The European chapter of the Free Software Foundation has decided to help people liberate their Android devices from various lock-ins created by handset manufacturers and apps. The idea of this liberation superimposes with various free software ideologies and this is the first formal step taken by any organization to make the Android platform free as in free speech, and not free beer.
The Free Software foundation Europe announced this wonderful campaign on their website.
Android is a mostly free operating system mainly developed by Google. Unfortunately, the drivers for most devices and most applications from the “market” are not free (as in free speech, not free beer). They frequently work against the interest of the users, spy on them and sometimes cannot even be removed.
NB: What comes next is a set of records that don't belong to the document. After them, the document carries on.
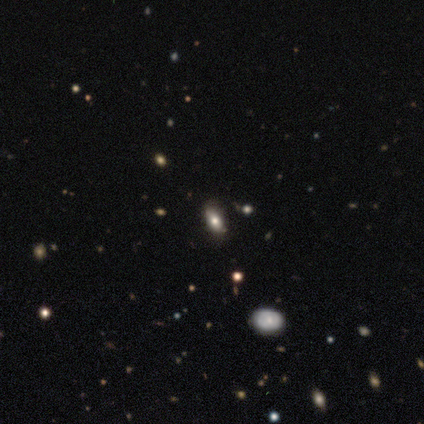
smooth 75%, featured or disk 25%, star or artifact 0%. Down the decision tree: how rounded — in between (100%); merging — minor disturbance (75%).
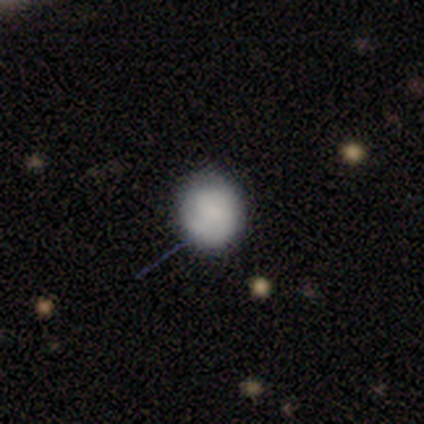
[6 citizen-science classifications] smooth_or_featured: smooth (p=0.67) [alt: featured or disk p=0.17]
how_rounded: round (p=1.00)
merging: none (p=0.80) [alt: minor disturbance p=0.20]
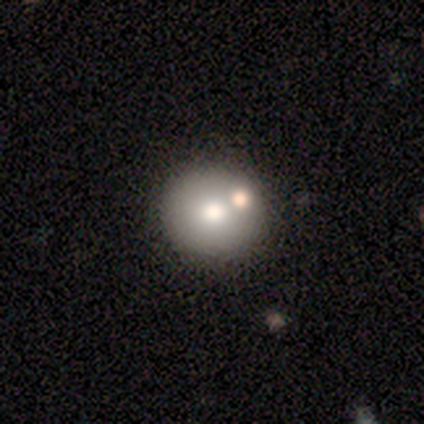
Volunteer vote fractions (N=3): A smooth galaxy with no disk features (67%) that is round (100%). Merging: none (100%).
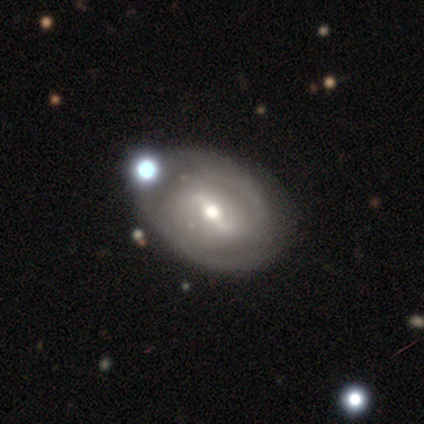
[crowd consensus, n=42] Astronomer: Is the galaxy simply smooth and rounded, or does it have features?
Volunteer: featured or disk — 76%.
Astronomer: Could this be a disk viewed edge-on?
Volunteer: no — 94%.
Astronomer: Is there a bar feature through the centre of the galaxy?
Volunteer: weak — 57% (runner-up: strong, 37%).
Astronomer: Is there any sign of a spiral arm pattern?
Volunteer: yes — 67%.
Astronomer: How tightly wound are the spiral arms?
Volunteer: tight — 60%.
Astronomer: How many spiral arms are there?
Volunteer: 2 — 85%.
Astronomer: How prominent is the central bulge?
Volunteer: moderate — 70%.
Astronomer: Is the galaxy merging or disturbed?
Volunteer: none — 54% (runner-up: minor disturbance, 29%).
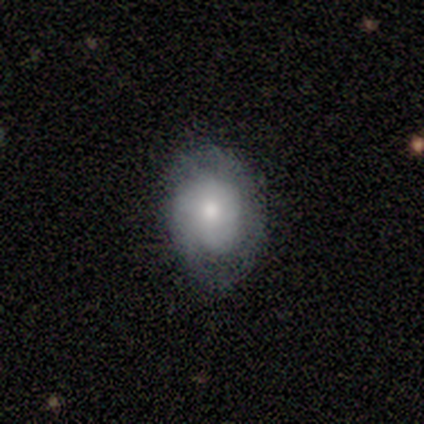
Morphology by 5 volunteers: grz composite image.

This campaign can help you to regain control of your Android device and your data. It collects information about running an Android system as free as possible and tries to coordinate the efforts in this area.
The campaign wants to liberate our phone on two levels. For the Android OS, the campaign recommends us to use Replicant OS, which is based on Android and is completely free. However, Replicant OS has minimal device support. Alternatively, we can use CyanogenMod, which is supported by many more devices.
To liberate our apps, the campaign points us to the F-Droid project, which is a repository for free apps without any proprietary code. The Android project has been touted as being open-source and free. However, the ground reality is that handset manufacturers do not give back their codes on time, and many proprietary apps run on Android without people knowing their inner technicalities and operations. It is only when someone looks for the pin in the haystack, that apps like CarrierIQ are discovered.
Even if this campaign does not succeed in “liberating” Android initially, it will create some awareness about the limited amount of control that Android users enjoy on their mobile devices. Nonetheless, this is a good beginning.